Daire, aralarında eski Fenerbahçe Başkanı Aziz Yıldırım’ın da bulunduğu 4 sanık hakkında verilen beraatleri oy birliğiyle onadı.
Dairenin kararında, iletişimin tespiti kararlarının ardından alınan ses kayıtlarının Aziz Yıldırım tarafından kabul edildiği ancak Yıldırım’ın bu ikrarının hukuka uygun şekilde tespit edilmediği belirtildi.

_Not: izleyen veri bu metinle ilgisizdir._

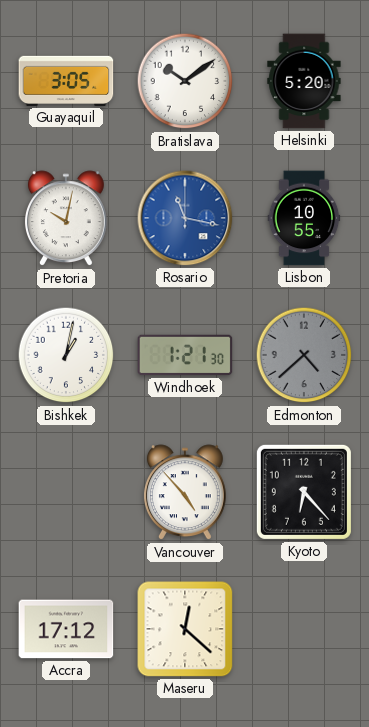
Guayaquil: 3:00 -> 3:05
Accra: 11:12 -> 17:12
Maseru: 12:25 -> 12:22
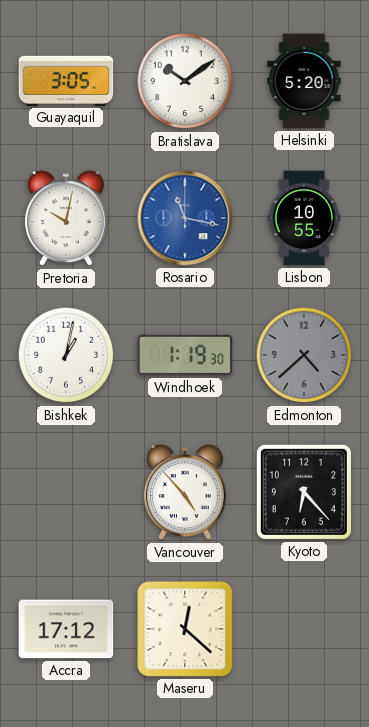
Windhoek: 1:21 -> 1:19
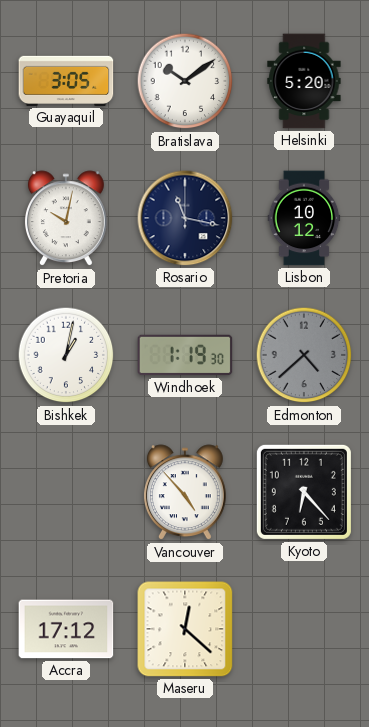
Rosario dial: blue -> navy
Lisbon: 10:55 -> 10:12
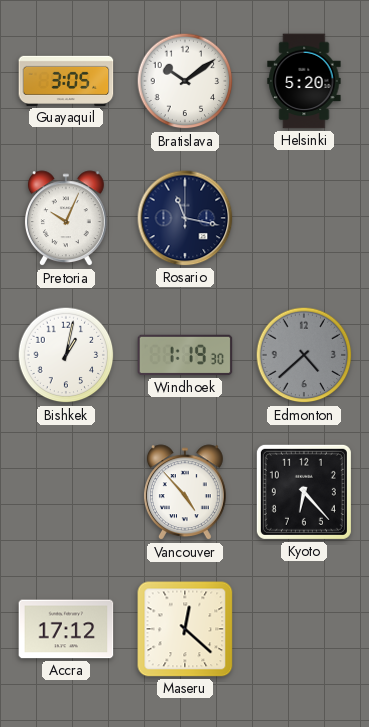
Pretoria: 10:02 -> 10:04
Lisbon: 10:12 -> none
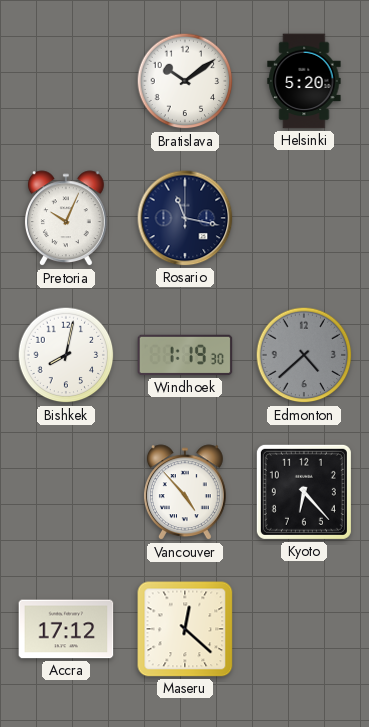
Guayaquil: 3:05 -> none
Bishkek: 1:02 -> 8:02
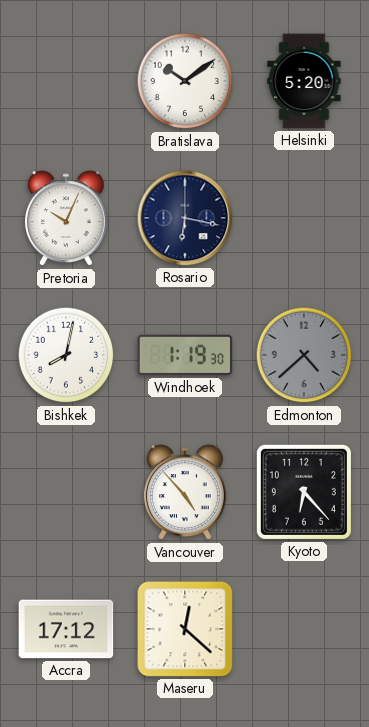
Rosario: 11:17 -> 6:17
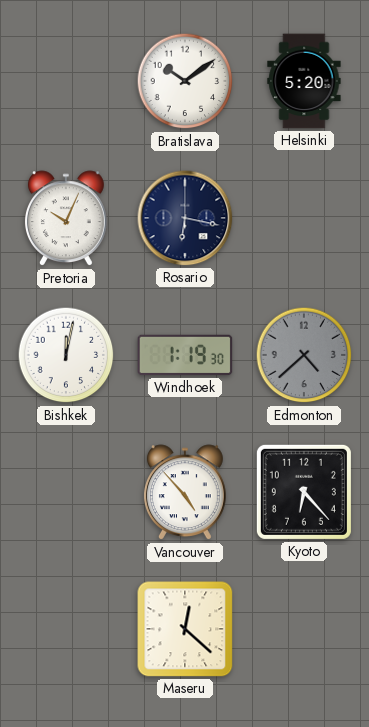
Bishkek: 8:02 -> 12:02
Accra: 17:12 -> none
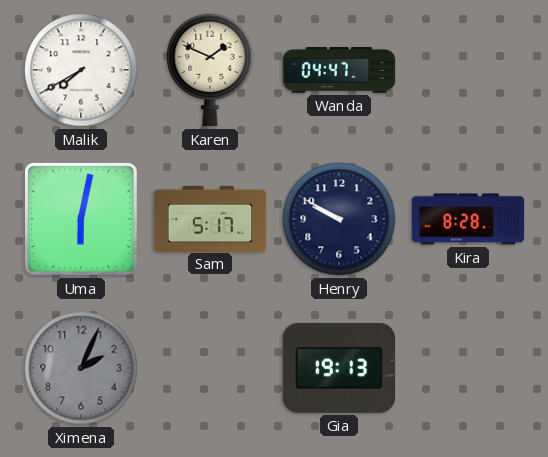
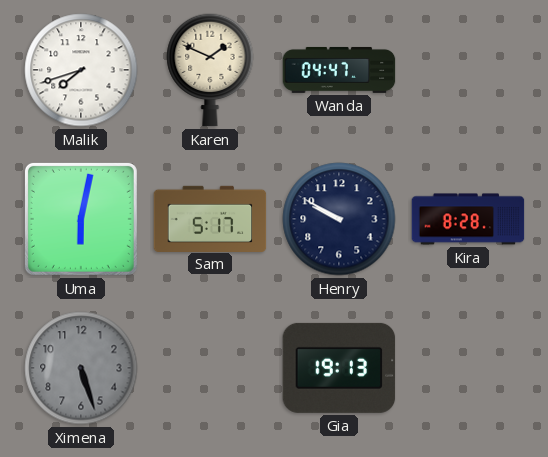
Malik: 7:40 -> 7:42
Ximena: 2:04 -> 5:27
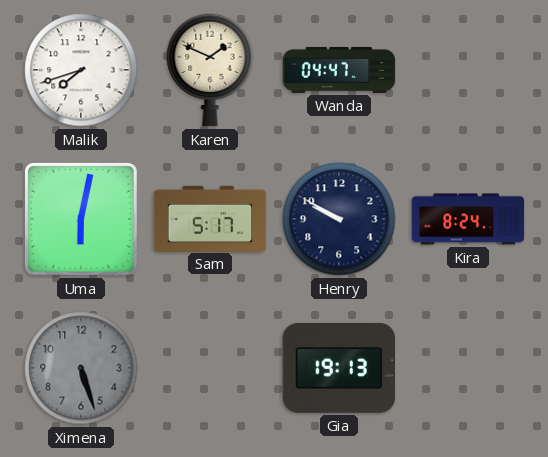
Kira: 8:28 -> 8:24
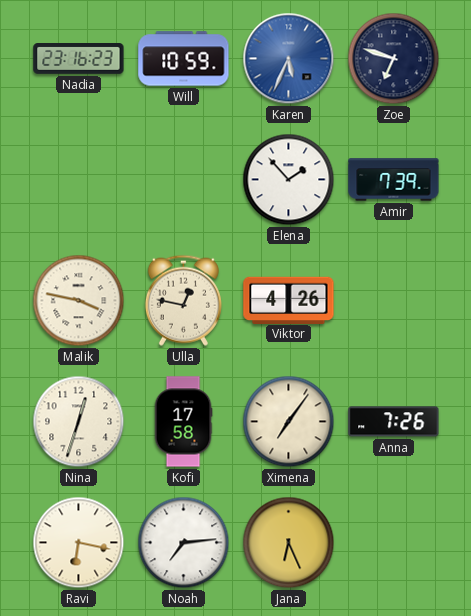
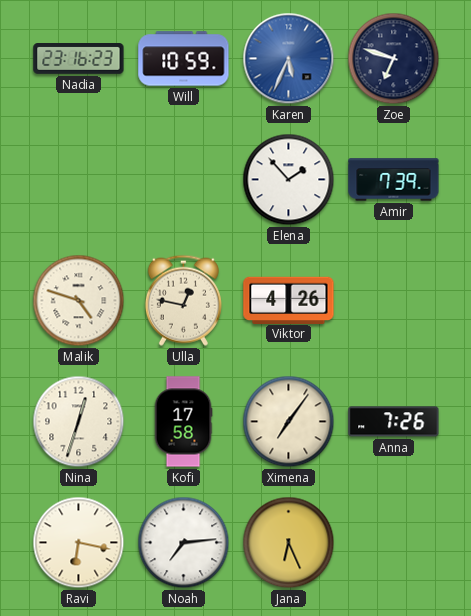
Malik: 3:47 -> 4:48
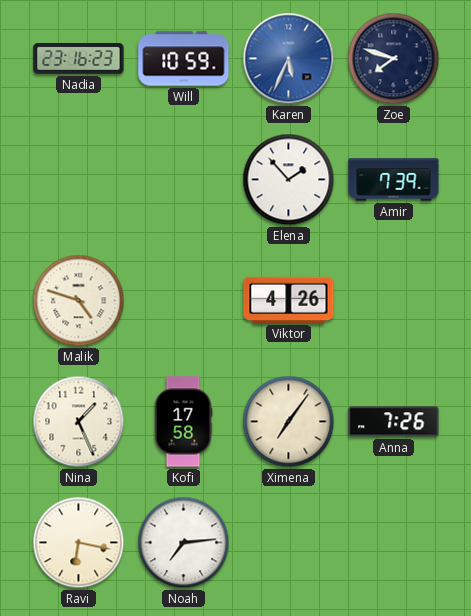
Zoe: 6:48 -> 7:48
Ulla: 12:47 -> none
Nina: 12:33 -> 1:26
Jana: 6:26 -> none
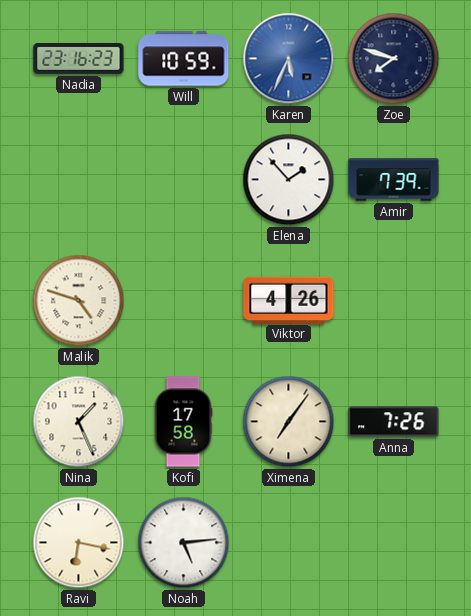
Noah: 7:14 -> 5:14
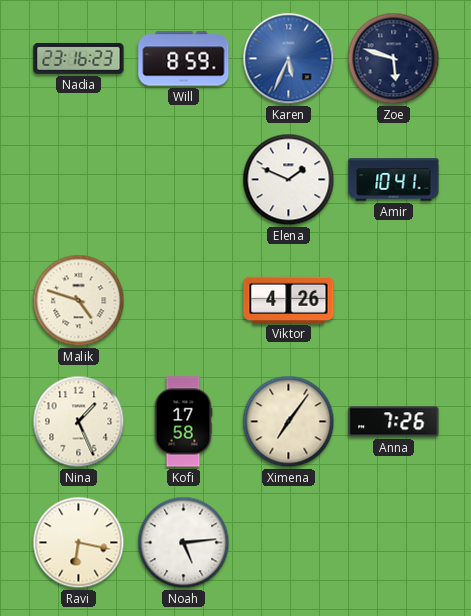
Will: 10:59 -> 8:59
Zoe: 7:48 -> 5:48
Elena: 1:53 -> 1:49
Amir: 7:39 -> 10:41
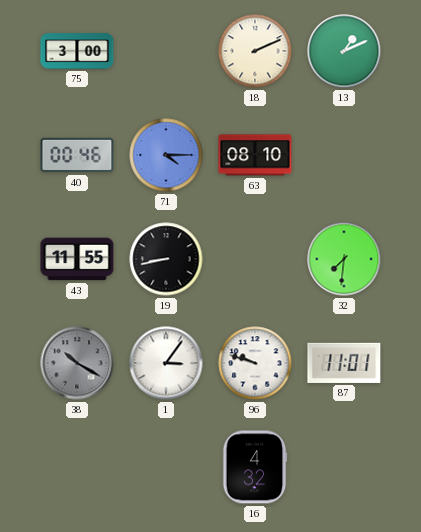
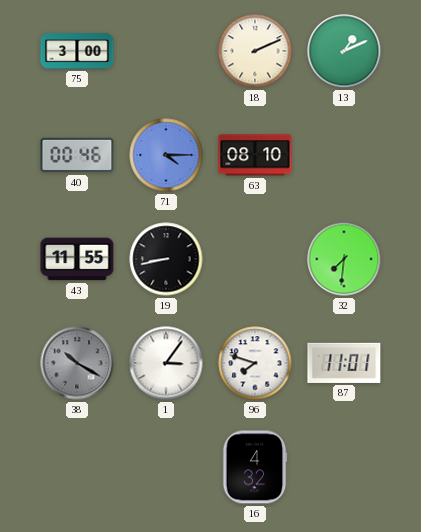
96: 9:48 -> 7:48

Kararda, bu nedenle iletişimin tespiti kararlarının, suçun sübutunda delil olarak değerlendirilemeyeceği ifade edildi.
Kararda, “Hukuka aykırı nitelikteki bu deliller dışlanarak mevcut delillerin değerlendirilmesi suretiyle Aziz Yıldırım, Abdullah Başak, Ahmet Çelebi ve İlhan Yüksel Ekşioğlu’nun atılı şike ve teşvik primi suçlarından mahkumiyetlerine dair hükümlerin, Ceza Muhakemesi Kanunu’nun 323/1 maddesi gereğince iptali ve hükümlülerin isnat edilen suçlardan beraatlerine ilişkin yerel mahkeme kararlarında bir isabetsizlik görülmemiştir.” denildi.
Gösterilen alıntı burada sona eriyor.